Apache Spatial Information System (SIS) is a free software, Java language library for developing geospatial applications. The library is an implementation of OGC GeoAPI 3.0.1 interfaces and can be used for desktop or server applications.

Apache Superset is an open-source software cloud-native application for data exploration and data visualization able to handle data at petabyte scale.

Apache Tomcat is an open-source implementation of the Java Servlet, JavaServer Pages, Java Expression Language and WebSocket technologies.

ldproxy is an implementation of the OGC API family of specifications, inspired on the W3C/OGC Spatial Data on the Web Best Practices. ldproxy is developed by interactive instruments GmbH, written in Java (Source Code) and is typically deployed using docker (DockerHub). The software originally started in 2015 as a Web API for feature data based on WFS 2.0 capabilities. In addition to the JSON/XML encodings, an emphasis is placed on an intuitive HTML representation.

The current version supports WFS 2.0 instances as well as PostgreSQL/PostGIS databases as backends. It implements all conformance classes and recommendations of "OGC API - Features - Part 1: Core" and "OGC API - Features- Part 2: Coordinate Reference Systems By Reference", as well as other draft extensions (including Part 3 and Part 4). ldproxy also has draft implementations for additional resource types (Tiles, Styles).

The CubeWerx server ("cubeserv") is implemented in C and currently implements the following OGC specifications:

The cubeserv executable supports a wide variety of back ends including Oracle, MariaDB, SHAPE files, etc. It also supports a wide array of service-dependent output formats (e.g. GML, GeoJSON, Mapbox Vector Tiles, MapMP, etc.) and coordinate reference systems.

The MiraMon Map Server is a CGI application encoded in C language that is part of the MiraMon Geographic Information System (GIS) & Remote Sensing (RS) suite. The software originally started 10 years ago as a WMS server in support of the Catalan Administration and CREAF data services. Currently the server implements WMS, WMTS and partially implements WFS and WCS. It also partially implements the OGC Sensor Observation Service (SOS) standard. It also includes prototype support for the draft OGC API - Maps and OGC API - Tiles specifications. In order to perform efficiently, it requires a process preparing the data to be offered.
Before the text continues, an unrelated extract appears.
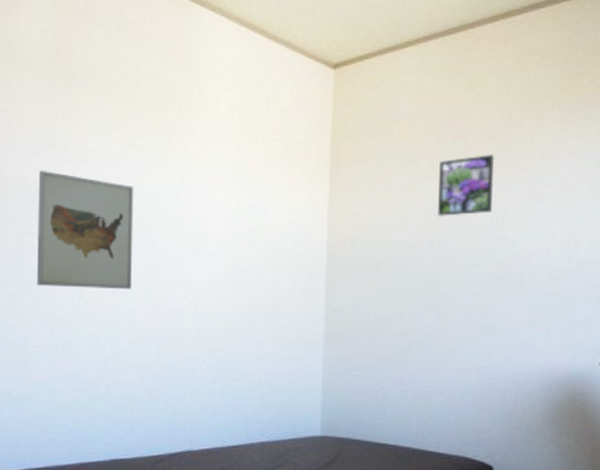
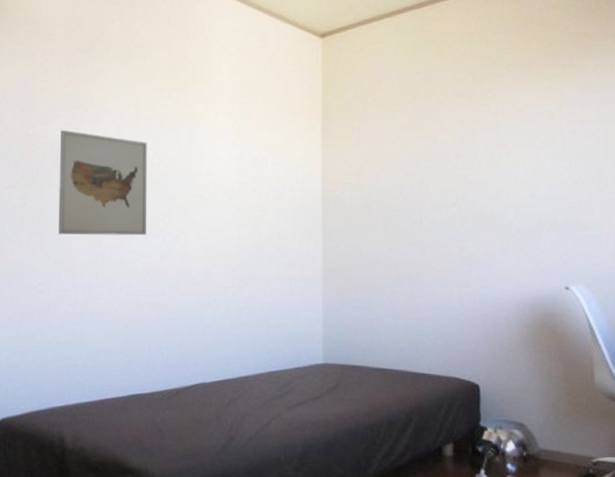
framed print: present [438,154,495,216] -> none [416,108,464,162]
The server can interoperate with other vendors' clients. When combined with the MiraMon Map Client, the server offers additional functionality, including functionality recently developed for the Catalan Data Cube. The MiraMon Map Client is built using client-side JavaScript and can therefore run on any web browser.

The GNOSIS Map Server is written in the eC programming language and supports multiple OGC API specifications. GNOSIS Map Server supports multiple encodings including GNOSIS Map Tiles (which can contain either vector data, gridded coverages, imagery, point clouds or 3D meshes), Mapbox Vector Tiles, GeoJSON, GeoECON, GML and MapML. An experimental server is available online at https://maps.ecere.com/ogcapi and has been used in multiple OGC Innovation Program initiatives.

The National Weather Service deployed an instance of the OGC API - Environmental Data Retrieval candidate standard. The implementation offers the following types of data products: MEteorological Terminal Aviation Routine Weather Report (METAR), Terminal Aerodrome Forecast (TAF), Global Forecast System(GFS), North American Mesoscale model (NAM), National Digital Forecast Database (NDFD), Canadian Global Deterministic Prediction System (GDPS), French Action de Recherche Petite Echelle Grande Echelle (ARPEGE), and NASA monthly precipitation and hourly data (originally in HDF5 format).

The implementation is able to ingest GRIB and HDF5 data as well as text products and data from Thredds. The implementation also contains schema support for the following output formats: CoverageJSON, GRIB, and IWXXM, with additional support added during this sprint to add support for NetCDF. In the future, work will be done to support HDF5 as an output format, but NetCDF was decided on to implement first.

Finally, the implementation supports the sampling geometry types of Position, Area, and Cube with additional support added during this sprint for Trajectory.